WHAT YOU HAVE TO DO:
A full, exact copy of the listing is needed, with images omitted.

EXERCISE DATA:
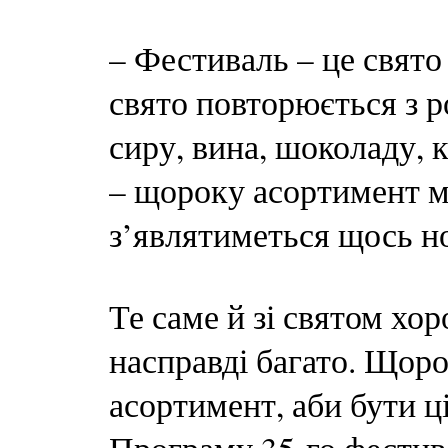
– Фестиваль – це свято
свято повторюється з ро
сиру, вина, шоколаду, 
– щороку асортимент м
з’являтиметься щось но
Те саме й зі святом хор
насправді багато. Щор
асортимент, аби бути 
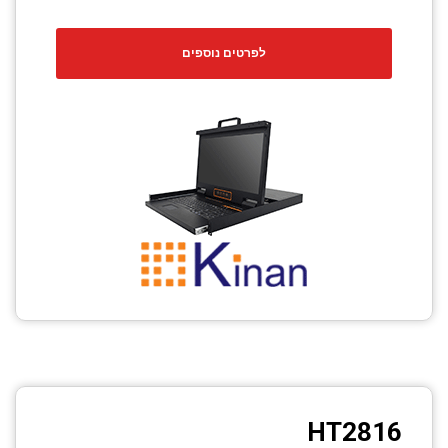
לפרטים נוספים
HT2816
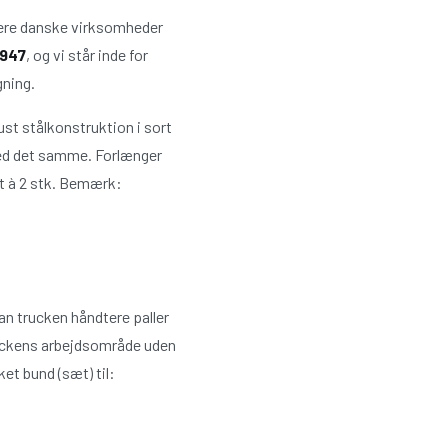
 flere danske virksomheder
1947
, og vi står inde for
gning.
st stålkonstruktion i sort
 med det samme. Forlænger
æt à 2 stk. Bemærk:
an trucken håndtere paller
truckens arbejdsområde uden
et bund (sæt) til:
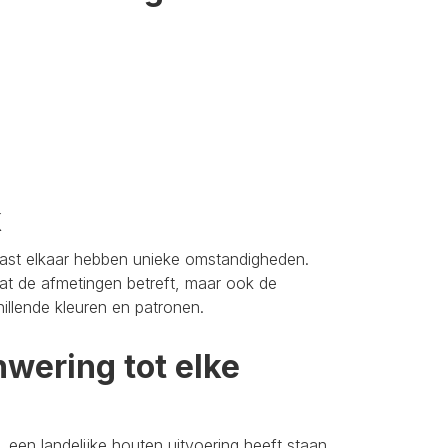
k
aast elkaar hebben unieke omstandigheden.
t de afmetingen betreft, maar ook de
hillende kleuren en patronen.
wering tot elke
 een landelijke houten uitvoering heeft staan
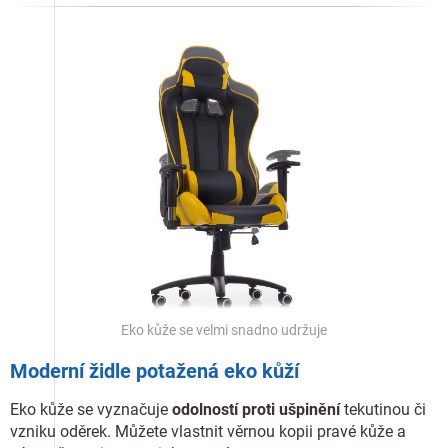
Eko kůže se velmi snadno udržuje
Moderní židle potažená eko kůží
Eko kůže se vyznačuje
odolností proti ušpinění
tekutinou či
vzniku oděrek. Můžete vlastnit věrnou kopii pravé kůže a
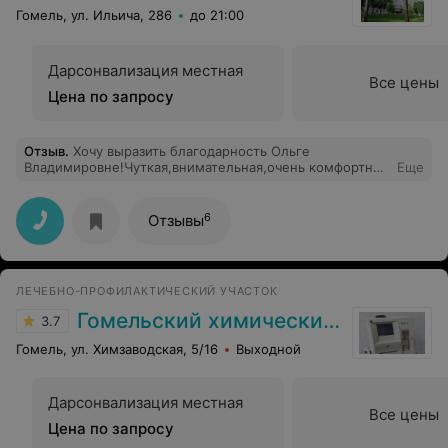
Гомель, ул. Ильича, 286
до 21:00
Дарсонвализация местная
Все цены
Цена по запросу
Отзыв
.
Хочу выразить благодарность Ольге
Владимировне!Чуткая,внимательная,очень комфортно
Еще
было общаться с ней!Быстро нашла причину моих
проблем,так как некоторые врачи этого не заметили и
поставили не верный диагноз.Благодаря ей я смогла
6
Отзывы
стать мамой! Ольга Владимировна подобрала мне
соответствующее гормональное лечение и
поддержала меня!!Очень важно найти своего
специалиста,профессионала ,врача,которому ты
ЛЕЧЕБНО-ПРОФИЛАКТИЧЕСКИЙ УЧАСТОК
сможешь доверить самое дорогое,это свое здоровье!!
Рекомендую Ольгу Владимировну от всей души!!!Она
Гомельский химический завод
3.7
супер!!!
Гомель, ул. Химзаводская, 5/16
Выходной
Дарсонвализация местная
Все цены
Цена по запросу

RESULT:
– Фестиваль – це свято
свято повторюється з ро
сиру, вина, шоколаду, 
– щороку асортимент м
з’являтиметься щось но
Те саме й зі святом хор
насправді багато. Щор
асортимент, аби бути 
לפרטים נוספים
HT2816
 flere danske virksomheder
1947
, og vi står inde for
gning.
st stålkonstruktion i sort
 med det samme. Forlænger
æt à 2 stk. Bemærk:
an trucken håndtere paller
truckens arbejdsområde uden
et bund (sæt) til:
k
aast elkaar hebben unieke omstandigheden.
t de afmetingen betreft, maar ook de
hillende kleuren en patronen.
wering tot elke
 een landelijke houten uitvoering heeft staan
Eko kůže se velmi snadno udržuje
Moderní židle potažená eko kůží
Eko kůže se vyznačuje
odolností proti ušpinění
tekutinou či
vzniku oděrek. Můžete vlastnit věrnou kopii pravé kůže a
Гомель, ул. Ильича, 286
до 21:00
Дарсонвализация местная
Все цены
Цена по запросу
Отзыв
.
Хочу выразить благодарность Ольге
Владимировне!Чуткая,внимательная,очень комфортно
Еще
было общаться с ней!Быстро нашла причину моих
проблем,так как некоторые врачи этого не заметили и
поставили не верный диагноз.Благодаря ей я смогла
6
Отзывы
стать мамой! Ольга Владимировна подобрала мне
соответствующее гормональное лечение и
поддержала меня!!Очень важно найти своего
специалиста,профессионала ,врача,которому ты
ЛЕЧЕБНО-ПРОФИЛАКТИЧЕСКИЙ УЧАСТОК
сможешь доверить самое дорогое,это свое здоровье!!
Рекомендую Ольгу Владимировну от всей души!!!Она
Гомельский химический завод
3.7
супер!!!
Гомель, ул. Химзаводская, 5/16
Выходной
Дарсонвализация местная
Все цены
Цена по запросу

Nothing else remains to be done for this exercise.